*** Supplied material ***
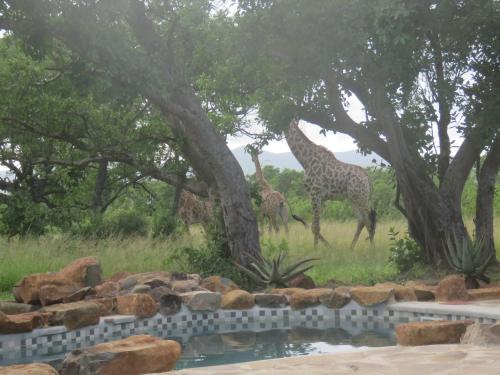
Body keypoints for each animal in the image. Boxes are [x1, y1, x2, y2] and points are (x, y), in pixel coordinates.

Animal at [286, 119, 376, 248]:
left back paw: (372, 249)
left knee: (368, 221)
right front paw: (329, 247)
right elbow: (314, 227)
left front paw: (316, 249)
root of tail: (368, 178)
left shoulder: (315, 194)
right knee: (362, 220)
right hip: (353, 199)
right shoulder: (321, 198)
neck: (305, 160)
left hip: (360, 198)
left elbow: (316, 227)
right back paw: (351, 248)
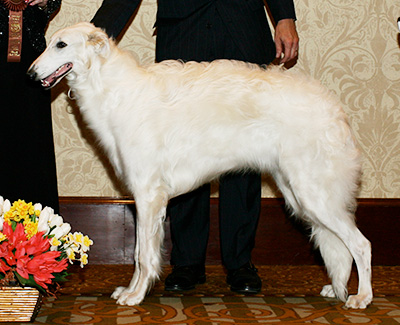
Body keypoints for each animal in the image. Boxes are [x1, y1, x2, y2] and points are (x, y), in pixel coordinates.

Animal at [27, 22, 372, 306]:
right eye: (48, 42)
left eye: (61, 45)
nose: (30, 73)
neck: (114, 90)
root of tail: (334, 109)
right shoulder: (145, 197)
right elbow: (140, 253)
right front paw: (131, 291)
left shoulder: (148, 195)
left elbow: (143, 255)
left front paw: (135, 296)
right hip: (299, 193)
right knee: (339, 246)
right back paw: (336, 289)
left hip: (313, 193)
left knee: (360, 244)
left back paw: (362, 298)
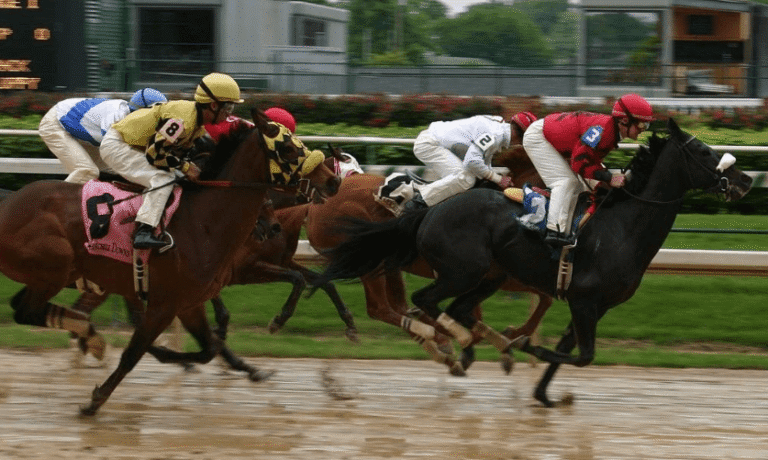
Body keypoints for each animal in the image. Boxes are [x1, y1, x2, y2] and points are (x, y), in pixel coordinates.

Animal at [0, 109, 341, 414]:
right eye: (287, 147)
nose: (332, 181)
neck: (202, 220)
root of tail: (9, 201)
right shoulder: (166, 303)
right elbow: (134, 352)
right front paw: (95, 401)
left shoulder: (189, 303)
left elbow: (208, 347)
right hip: (54, 268)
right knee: (27, 311)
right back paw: (89, 336)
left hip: (55, 275)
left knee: (28, 308)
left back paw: (91, 337)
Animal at [302, 144, 554, 375]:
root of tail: (314, 209)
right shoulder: (500, 275)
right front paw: (506, 339)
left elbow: (544, 298)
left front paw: (509, 338)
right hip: (369, 259)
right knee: (380, 308)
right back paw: (437, 337)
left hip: (385, 262)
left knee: (397, 306)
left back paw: (438, 340)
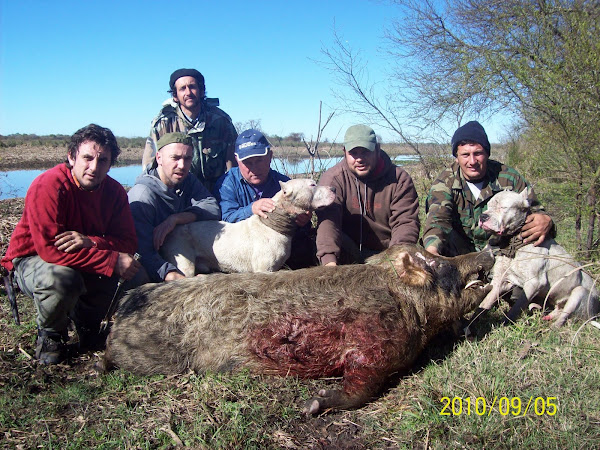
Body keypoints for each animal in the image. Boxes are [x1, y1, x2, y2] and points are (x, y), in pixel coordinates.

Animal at [159, 178, 336, 276]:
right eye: (312, 185)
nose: (333, 188)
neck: (272, 225)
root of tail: (170, 232)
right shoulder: (263, 269)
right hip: (184, 264)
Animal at [476, 187, 596, 326]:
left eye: (503, 207)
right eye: (488, 206)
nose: (483, 216)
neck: (515, 243)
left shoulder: (534, 283)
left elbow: (515, 309)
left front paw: (505, 323)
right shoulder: (500, 281)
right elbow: (485, 302)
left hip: (579, 292)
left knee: (562, 319)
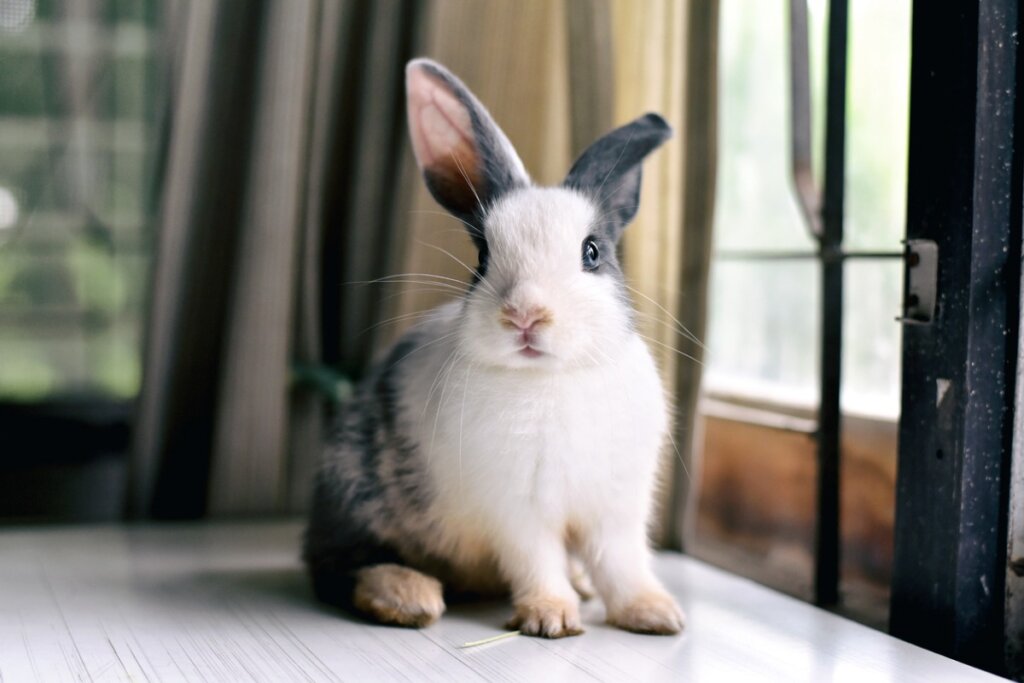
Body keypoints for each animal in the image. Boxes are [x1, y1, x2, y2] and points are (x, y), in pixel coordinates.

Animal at [303, 57, 684, 639]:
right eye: (482, 257)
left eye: (592, 252)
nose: (525, 315)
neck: (551, 378)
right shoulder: (517, 510)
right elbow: (537, 560)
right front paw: (551, 618)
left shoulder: (616, 508)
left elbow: (622, 563)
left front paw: (656, 614)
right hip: (354, 492)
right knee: (337, 566)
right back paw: (408, 595)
*** End of Supplied material ***
Instructions to follow » When a line in the records holds the string "back", copy that line.

Solution to this problem »
left back paw: (372, 249)
right back paw: (351, 248)
right back paw: (336, 289)
left back paw: (362, 298)
right back paw: (89, 336)
left back paw: (91, 337)
right back paw: (437, 337)
left back paw: (438, 340)
right back paw: (408, 595)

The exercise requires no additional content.